La crisis por el sargazo en el Caribe mexicano alcanzó su punto más crítico en 2026. Frente al arribo histórico de la macroalga que amenaza las playas, el turismo y la economía de Quintana Roo, el Gobierno de México anunció una estrategia sin precedentes con una inversión de 2 mil 635 millones de pesos para frenar el problema antes de que llegue a la costa.
Durante la conferencia matutina, la presidenta Claudia Sheinbaum presentó el plan acompañada por el secretario de Marina, Raymundo Morales Ángeles, la gobernadora de Quintana Roo, Mara Lezama, integrantes del gabinete y representantes del sector hotelero.
El proyecto contempla, en una primera etapa, la adquisición de dos remolcadores, seis embarcaciones sargaceras costeras y la instalación de 50 kilómetros de barreras de contención en las zonas más afectadas de Cancún, Playa del Carmen, Tulum, Puerto Morelos y Mahahual.
“Lo importante es capturarlo en el mar para su reciclaje y evitar que llegue a las playas”, afirmó Sheinbaum al destacar que el objetivo es cambiar por completo la estrategia de combate al sargazo.
Actualmente México cuenta con apenas dos grandes buques sargaceros. Uno ya opera en el Caribe, mientras que el segundo se encuentra cruzando el Canal de Panamá para incorporarse a las labores de recolección.
México busca duplicar su capacidad de recolección
Con las nuevas embarcaciones, el Gobierno federal pretende elevar la capacidad de recolección hasta 4 mil toneladas diarias para 2027.

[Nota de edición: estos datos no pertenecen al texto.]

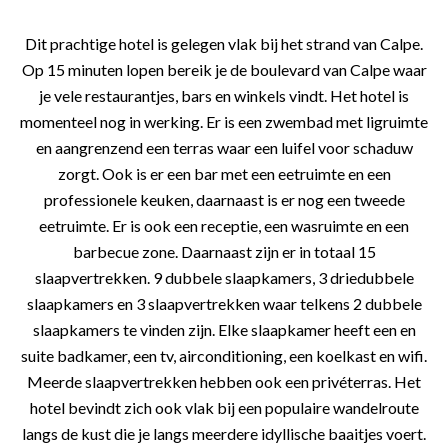
Dit prachtige hotel is gelegen vlak bij het strand van Calpe.
Op 15 minuten lopen bereik je de boulevard van Calpe waar
je vele restaurantjes, bars en winkels vindt. Het hotel is
momenteel nog in werking. Er is een zwembad met ligruimte
en aangrenzend een terras waar een luifel voor schaduw
zorgt. Ook is er een bar met een eetruimte en een
professionele keuken, daarnaast is er nog een tweede
eetruimte. Er is ook een receptie, een wasruimte en een
barbecue zone. Daarnaast zijn er in totaal 15
slaapvertrekken. 9 dubbele slaapkamers, 3 driedubbele
slaapkamers en 3 slaapvertrekken waar telkens 2 dubbele
slaapkamers te vinden zijn. Elke slaapkamer heeft een en
suite badkamer, een tv, airconditioning, een koelkast en wifi.
Meerde slaapvertrekken hebben ook een privéterras. Het
hotel bevindt zich ook vlak bij een populaire wandelroute
langs de kust die je langs meerdere idyllische baaitjes voert.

Hoy el país puede retirar alrededor de mil 227 toneladas al día en el mar y otras 950 toneladas en playas, una cifra que las autoridades consideran insuficiente frente al volumen récord registrado este año.

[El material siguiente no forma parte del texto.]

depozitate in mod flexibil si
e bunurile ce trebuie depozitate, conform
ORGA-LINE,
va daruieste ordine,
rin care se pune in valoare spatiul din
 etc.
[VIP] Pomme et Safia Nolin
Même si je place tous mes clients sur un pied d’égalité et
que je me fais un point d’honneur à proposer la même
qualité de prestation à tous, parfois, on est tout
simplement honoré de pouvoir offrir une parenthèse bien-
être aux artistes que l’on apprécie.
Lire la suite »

De acuerdo con la Secretaría de Marina, durante 2026 ya se han recolectado 96 mil toneladas de sargazo, la cifra más alta desde que existen registros oficiales.
El problema radica en que solo el 16% del sargazo se captura antes de tocar tierra, mientras que el resto termina cubriendo las playas, donde comienza a descomponerse, libera gases, contamina la arena con metales pesados y afecta gravemente la imagen turística del Caribe mexicano.

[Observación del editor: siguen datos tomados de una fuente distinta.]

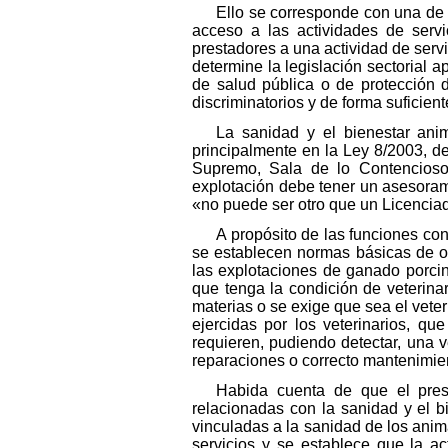
Ello se corresponde con una de l
acceso a las actividades de servi
prestadores a una actividad de servi
determine la legislación sectorial 
de salud pública o de protección 
discriminatorios y de forma suficie
La sanidad y el bienestar ani
principalmente en la Ley 8/2003, d
Supremo, Sala de lo Contencioso-A
explotación debe tener un asesoram
«no puede ser otro que un Licenciad
A propósito de las funciones con
se establecen normas básicas de or
las explotaciones de ganado porci
que tenga la condición de veterina
materias o se exige que sea el veter
ejercidas por los veterinarios, q
requieren, pudiendo detectar, una v
reparaciones o correcto mantenimien
Habida cuenta de que el prese
relacionadas con la sanidad y el b
vinculadas a la sanidad de los anima
servicios y se establece que la a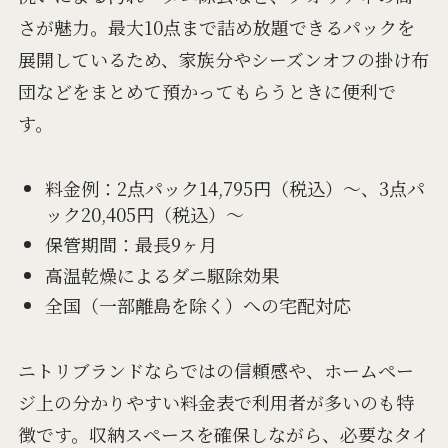
さが魅力。最大10点まで詰め放題できるパックを
展開しているため、家族分やシーズンオフの掛け布
団などをまとめて預かってもらうときに便利で
す。
料金例：2点パック14,795円（税込）～、3点パ
ック20,405円（税込）～
保管期間：最長9ヶ月
高温乾燥によるダニ駆除効果
全国（一部離島を除く）への宅配対応
ニトリブランドならではの信頼感や、ホームペー
ジ上の分かりやすい料金表で利用者が多いのも特
徴です。収納スペースを確保しながら、必要なタイ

El turismo ya resiente el impacto
El crecimiento histórico del sargazo ya comienza a reflejarse en la actividad turística.
En la primera mitad del año, el Aeropuerto Internacional de Cancún registró una disminución de 724 mil pasajeros nacionales e internacionales respecto a las expectativas.
Especialistas señalan que la caída responde a varios factores, entre ellos el tipo de cambio, la reducción de asientos disponibles y la presencia masiva del sargazo.
Incluso estudios recientes estiman que una playa afectada por esta macroalga puede provocar una reducción cercana al 11% en la actividad económica local, cuyos efectos pueden prolongarse durante un año.

Del problema ambiental a la economía circular
Además de retirar el sargazo, el Gobierno busca convertirlo en una oportunidad.
Fonatur, Semarnat y la Secretaría de Ciencia trabajarán junto con la iniciativa privada para procesar la macroalga en centros especializados y transformarla en biofertilizantes, biocarbón y biogás, impulsando un modelo de economía circular.
A ello se suma el desarrollo del Sargapanel, un material de construcción elaborado con sargazo impulsado por investigadores de la UNAM, que podría convertirse en una alternativa para aprovechar parte del enorme volumen recolectado.
Una amenaza que sigue creciendo
Aunque los científicos aún investigan las causas exactas del fenómeno, el calentamiento del océano, junto con cambios en las corrientes marinas y el exceso de nutrientes provenientes de grandes ríos sudamericanos y africanos, aparecen entre las principales explicaciones del crecimiento explosivo del sargazo.
Mientras tanto, las autoridades mexicanas preparan una cumbre internacional sobre el sargazo que se celebrará en octubre en Cancún con la participación de países del Caribe y Brasil, con el objetivo de coordinar una estrategia regional frente a un problema que ya afecta a gran parte del Caribe y al sur de Florida.